Invest via a company: beware tax traps
- Helen Curtis
- Updated: Fri, 19th May 2017
Beware if you invest in a company via a company. You pay corporation tax on the gain arising when the company sells its investment and then more tax on dividends paid to extract the gain into your personal hands. This compares with individuals who invest personally and who may then obtain entrepreneur’s relief and pay only 10% tax.
This warning results from a meeting with one unfortunate entrepreneur. He invested in a start up, acquiring shares, via his wholly owned company (Holdco). The tax consequences can be disastrous but this does depend upon your personal circumstances. More tax efficient choices could include:
- EIS or SEIS;
- Investor’s relief; or
- Structures that maximise entrepreneurs relief.
Investment company’s activities
The start-up company, called Start-up, developed some compelling software. The company succeeded. Holdco, besides holding Start-up shares, also received modest streams of consultancy income.
Holdco will sell it’s Start-up shares during the next investment round. Probably Holdco will receive a seven figure sum, an amount that significantly exceeds Holdco’s current trading assets.
Applause all round. BUT….. how to transfer Start-up’s sale proceeds into our entrepreneur’s hands tax efficiently. It is complicated. There are two stages to consider:
- What tax is payable when Holdco gets paid;
- How to transfer the cash from Holdco to the entrepreneur.
1 Tax payable when Holdco is paid
In the UK, companies can make capital gains free of corporation tax, if they satisfy the substantial shareholding exemption. The legislation is complex. There are tricky time limits. Broadly, the company realising the gain must be either:
- A “trading company”: holds over 10% of the investee company’s shares; or
- Holds shares in a “joint venture company”.

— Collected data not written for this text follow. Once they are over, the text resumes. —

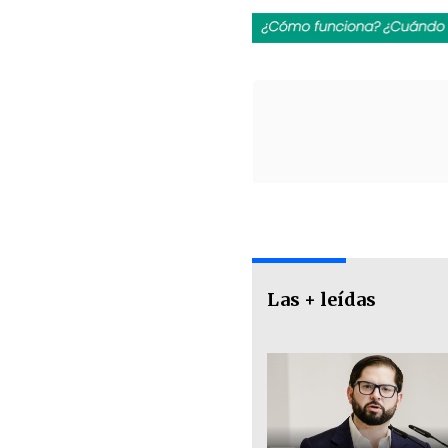
Las + leídas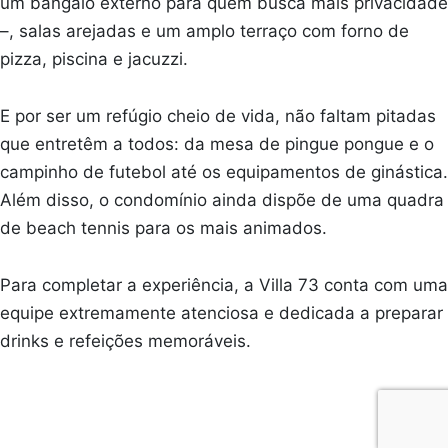
um bangalô externo para quem busca mais privacidade
–, salas arejadas e um amplo terraço com forno de
pizza, piscina e jacuzzi.
E por ser um refúgio cheio de vida, não faltam pitadas
que entretêm a todos: da mesa de pingue pongue e o
campinho de futebol até os equipamentos de ginástica.
Além disso, o condomínio ainda dispõe de uma quadra
de beach tennis para os mais animados.
Para completar a experiência, a Villa 73 conta com uma
equipe extremamente atenciosa e dedicada a preparar
drinks e refeições memoráveis.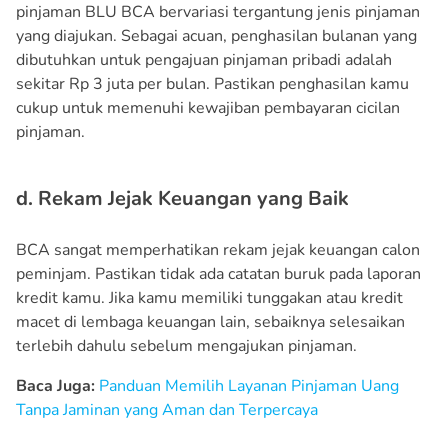
pinjaman BLU BCA bervariasi tergantung jenis pinjaman
yang diajukan. Sebagai acuan, penghasilan bulanan yang
dibutuhkan untuk pengajuan pinjaman pribadi adalah
sekitar Rp 3 juta per bulan. Pastikan penghasilan kamu
cukup untuk memenuhi kewajiban pembayaran cicilan
pinjaman.
d. Rekam Jejak Keuangan yang Baik
BCA sangat memperhatikan rekam jejak keuangan calon
peminjam. Pastikan tidak ada catatan buruk pada laporan
kredit kamu. Jika kamu memiliki tunggakan atau kredit
macet di lembaga keuangan lain, sebaiknya selesaikan
terlebih dahulu sebelum mengajukan pinjaman.
Baca Juga:
Panduan Memilih Layanan Pinjaman Uang
Tanpa Jaminan yang Aman dan Terpercaya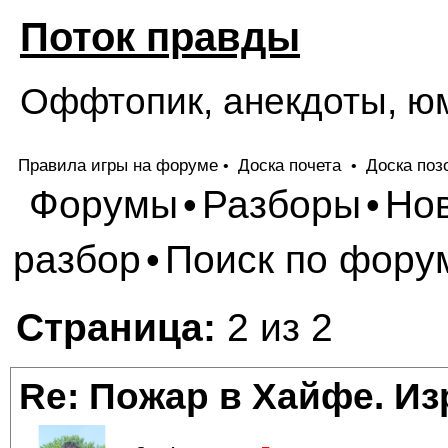
Поток правды
Оффтопик, анекдоты, ю
Правила игры на форуме
Доска почета
Доска поз
•
•
Форумы
Разборы
Но
•
•
разбор
Поиск по фору
•
Страница:
2 из 2
Re: Пожар в Хайфе. И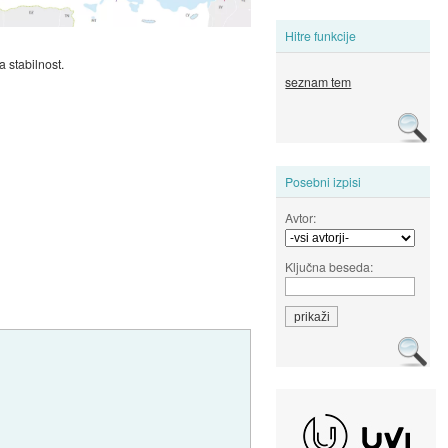
Hitre funkcije
a stabilnost.
seznam tem
Posebni izpisi
Avtor:
Ključna beseda: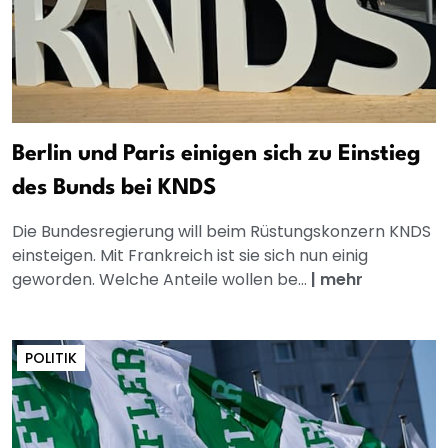
Berlin und Paris einigen sich zu Einstieg
des Bunds bei KNDS
Die Bundesregierung will beim Rüstungskonzern KNDS
einsteigen. Mit Frankreich ist sie sich nun einig
geworden. Welche Anteile wollen be...
|
mehr
POLITIK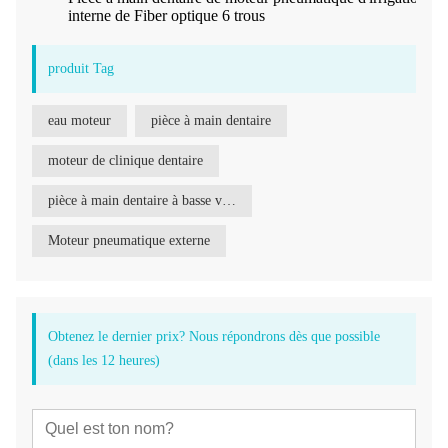
interne de Fiber optique 6 trous
produit Tag
eau moteur
pièce à main dentaire
moteur de clinique dentaire
pièce à main dentaire à basse vitesse
Moteur pneumatique externe
Obtenez le dernier prix? Nous répondrons dès que possible
(dans les 12 heures)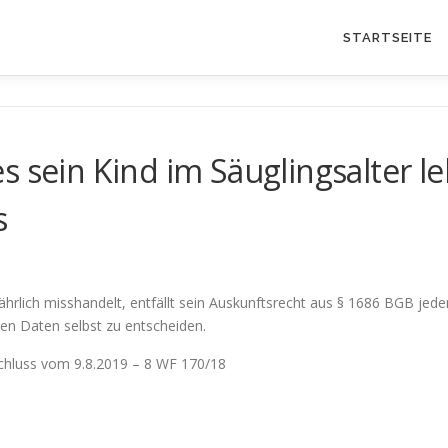
STARTSEITE
s sein Kind im Säuglingsalter l
s
fährlich misshandelt, entfällt sein Auskunftsrecht aus § 1686 BGB jed
hen Daten selbst zu entscheiden.
schluss vom 9.8.2019 – 8 WF 170/18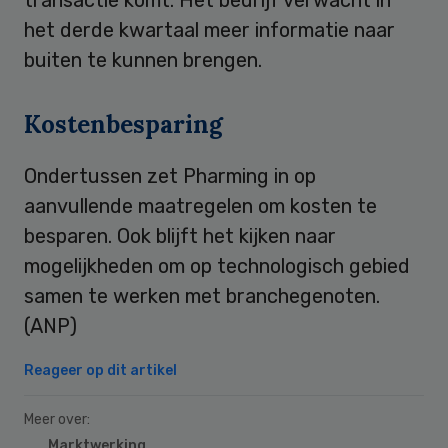
het derde kwartaal meer informatie naar
buiten te kunnen brengen.
Kostenbesparing
Ondertussen zet Pharming in op
aanvullende maatregelen om kosten te
besparen. Ook blijft het kijken naar
mogelijkheden om op technologisch gebied
samen te werken met branchegenoten.
(ANP)
Reageer op dit artikel
Meer over:
Marktwerking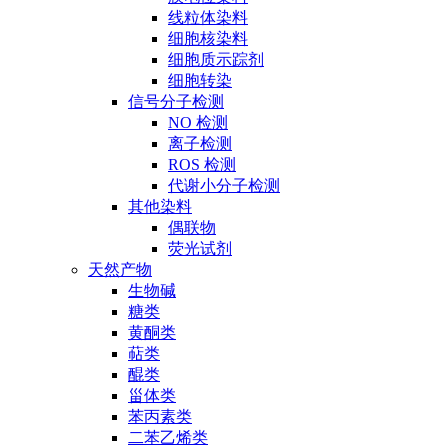
线粒体染料
细胞核染料
细胞质示踪剂
细胞转染
信号分子检测
NO 检测
离子检测
ROS 检测
代谢小分子检测
其他染料
偶联物
荧光试剂
天然产物
生物碱
糖类
黄酮类
萜类
醌类
甾体类
苯丙素类
二苯乙烯类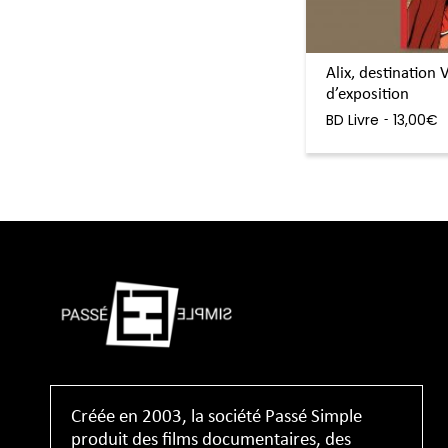
Alix, destination
d’exposition
BD
Livre
13,00
€
,
-
Créée en 2003, la société Passé Simple
produit des films documentaires, des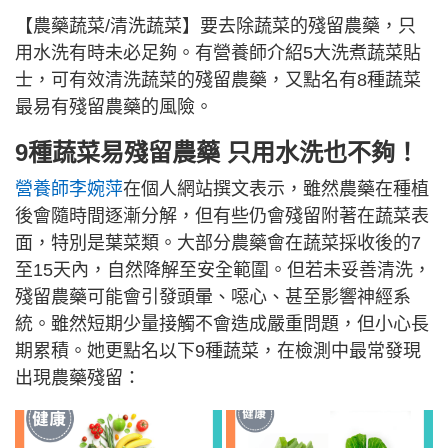
【農藥蔬菜/清洗蔬菜】要去除蔬菜的殘留農藥，只
用水洗有時未必足夠。有營養師介紹5大洗煮蔬菜貼
士，可有效清洗蔬菜的殘留農藥，又點名有8種蔬菜
最易有殘留農藥的風險。
9種蔬菜易殘留農藥 只用水洗也不夠！
營養師李婉萍
在個人網站撰文表示，雖然農藥在種植
後會隨時間逐漸分解，但有些仍會殘留附著在蔬菜表
面，特別是葉菜類。大部分農藥會在蔬菜採收後的7
至15天內，自然降解至安全範圍。但若未妥善清洗，
殘留農藥可能會引發頭暈、噁心、甚至影響神經系
統。雖然短期少量接觸不會造成嚴重問題，但小心長
期累積。她更點名以下9種蔬菜，在檢測中最常發現
出現農藥殘留：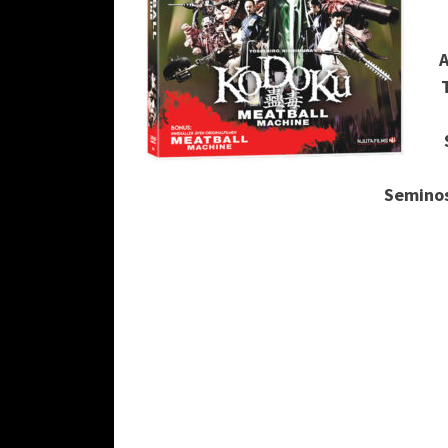
A
Seminos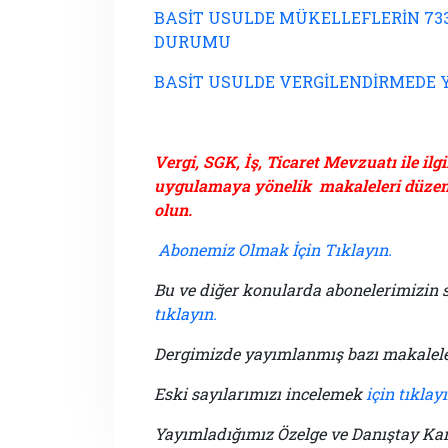
BASİT USULDE MÜKELLEFLERİN 73
DURUMU
BASİT USULDE VERGİLENDİRMEDE 
Vergi, SGK, İş, Ticaret Mevzuatı ile il
uygulamaya yönelik makaleleri düzenl
olun.
Abonemiz Olmak İçin Tıklayın.
Bu ve diğer konularda abonelerimizin
tıklayın.
Dergimizde yayımlanmış bazı makalel
Eski sayılarımızı incelemek
için tıklayı
Yayımladığımız Özelge ve Danıştay Kar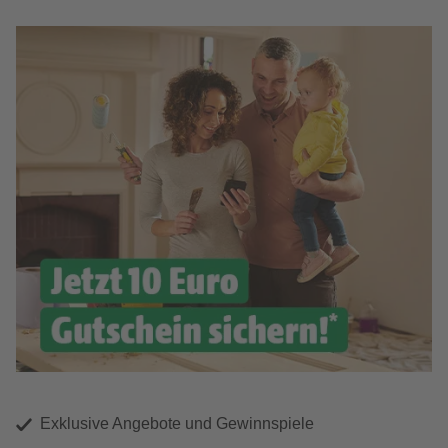
Exklusive Angebote und Gewinnspiele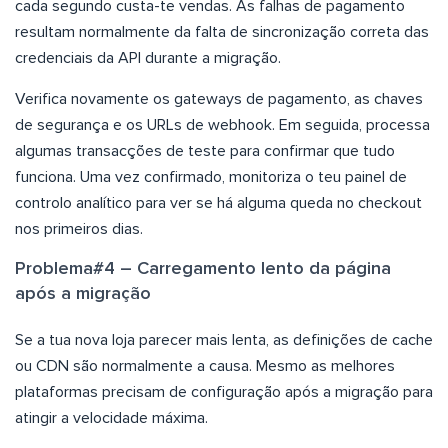
cada segundo custa-te vendas. As falhas de pagamento
resultam normalmente da falta de sincronização correta das
credenciais da API durante a migração.
Verifica novamente os gateways de pagamento, as chaves
de segurança e os URLs de webhook. Em seguida, processa
algumas transacções de teste para confirmar que tudo
funciona. Uma vez confirmado, monitoriza o teu painel de
controlo analítico para ver se há alguma queda no checkout
nos primeiros dias.
Problema#4 – Carregamento lento da página
após a migração
Se a tua nova loja parecer mais lenta, as definições de cache
ou CDN são normalmente a causa. Mesmo as melhores
plataformas precisam de configuração após a migração para
atingir a velocidade máxima.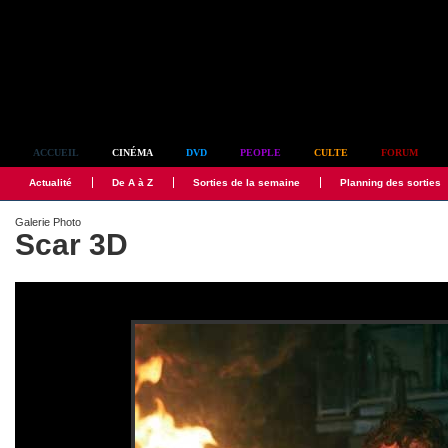
Simplement culte
ACCUEIL
CINÉMA
DVD
PEOPLE
CULTE
FORUM
Actualité
De A à Z
Sorties de la semaine
Planning des sorties
Galerie Photo
Scar 3D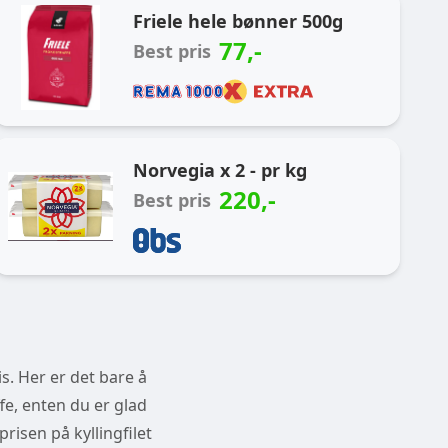
Friele hele bønner 500g
77
,-
Best pris
Norvegia x 2 - pr kg
220
,-
Best pris
s. Her er det bare å
fe, enten du er glad
prisen på kyllingfilet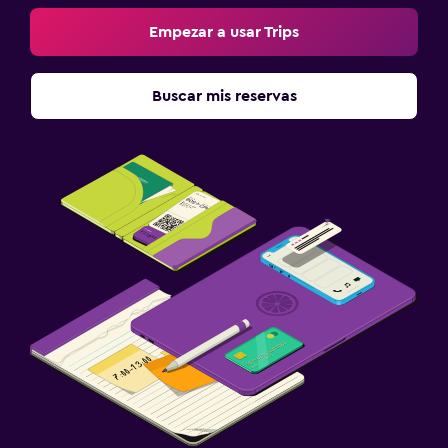
Empezar a usar Trips
Buscar mis reservas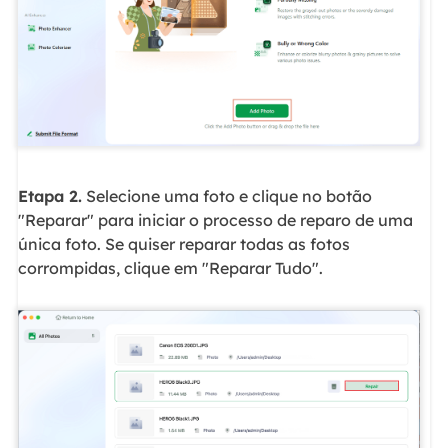
Etapa 2.
Selecione uma foto e clique no botão
"Reparar" para iniciar o processo de reparo de uma
única foto. Se quiser reparar todas as fotos
corrompidas, clique em "Reparar Tudo".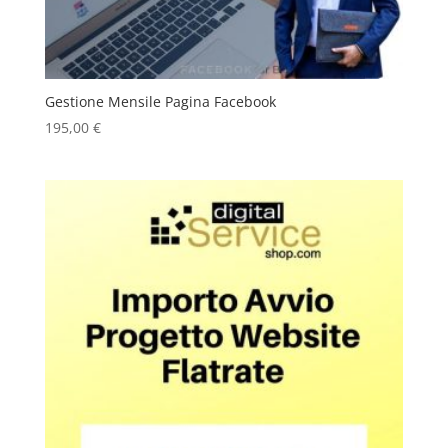
Gestione Mensile Pagina Facebook
195,00
€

Unfortunately Holdco had to pay corporation tax on the share sale proceeds. Holdco failed to satisfy both exemption:s
Trading company exemption
Generally, HMRC says to qualify as a “trading company”, no more than approximately 20% of the company’s assets can arise from non-trading sources. But HMRC has not published:
- A precise definition of “trading company”;
- A helpful, precise method of calculating the “20%”.
HMRC is prepared to consider goodwill as part of the assets, even although goodwill is not on the balance sheet. The value attributed to goodwill depends on the facts, trading history, and nature of the business.
Holdco passed the 10% holding test, but failed the “trading company” requirement. Holdco’s trading income was not 80% greater than its Start-up’s share sale proceeds. If Holdco managed a portfolio of routinely traded companies, then it may have passed.
Joint venture exemption
Unfortunately, Holdco also failed the “joint venture company” requirements. 75% of Start-up’s shares were not controlled by five, or fewer, shareholders. This is common after multiple investment rounds, in which high net worth investors subscribed for shares via angel networks.
2. Transfer cash to entrepreneur
After Holdco pays corporation tax, the question is how to transfer cash to the entrepreneur. The most tax efficient means would be a dividend payment. However, it’s best to avoid large dividend payments in one tax year, as it spikes the rate of tax. It is more tax-efficient to spread dividend payments over multiple years.
Alternatively, we could wind up Holdco. However, this constitutes a deemed distribution for capital gains tax purposes. At the time, for a higher rate tax payer:
- The rate of capital gains tax is higher than the effective tax payable on dividends, given:
- Careful planning on the timing of dividend payments,
- However, check the prevailing tax rates before any transaction.
The entrepreneur could transfer shares to a spouse or civil partner. This would reduce the tax burden for both the dividend and distribution options. However, there may be family related complications.
How the entrepreneur should have invested
Our entrepreneur’s day to day involvement in Start-up qualified him for Entrepreneur’s Relief, if he had directly held the shares. Entrepreneur’s Relief allows a CGT rate of 10% for qualifying gains. So on a £1 million gain, our entrepreneur would pay £100,000 tax, instead of five times that amount.
EIS, SEIS and Entrepreneur’s Relief are not tax avoidance schemes, but when properly used, provide incentives. All these schemes require individuals to invest personally, rather than via companies.
You do need to look at the position carefully. Sometimes, there are good reasons to invest via a company. For example, property acquisitions may be best dealt with via a company rather than held personally.